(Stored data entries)
# # # # #

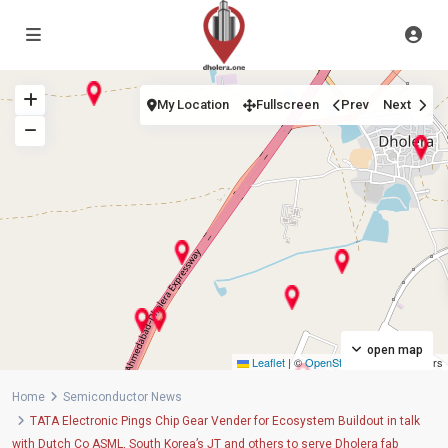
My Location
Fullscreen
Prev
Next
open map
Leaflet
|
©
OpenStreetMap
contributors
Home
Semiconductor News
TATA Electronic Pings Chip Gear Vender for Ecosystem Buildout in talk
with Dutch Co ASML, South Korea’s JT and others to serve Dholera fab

# # # # #

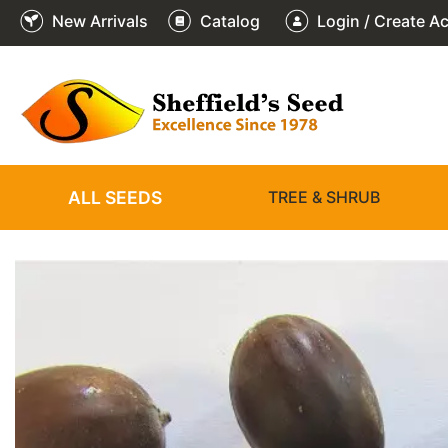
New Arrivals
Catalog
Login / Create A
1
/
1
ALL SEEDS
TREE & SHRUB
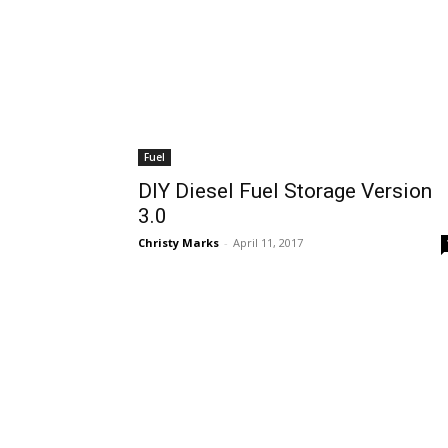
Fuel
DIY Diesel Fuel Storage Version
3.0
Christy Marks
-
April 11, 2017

# # # # #

## Assigned task
Above are the records; copy exactly the lines from the line with "My Location" through the line with "with Dutch Co", both included.

## Response for this exercise
My Location
Fullscreen
Prev
Next
open map
Leaflet
|
©
OpenStreetMap
contributors
Home
Semiconductor News
TATA Electronic Pings Chip Gear Vender for Ecosystem Buildout in talk
with Dutch Co ASML, South Korea’s JT and others to serve Dholera fab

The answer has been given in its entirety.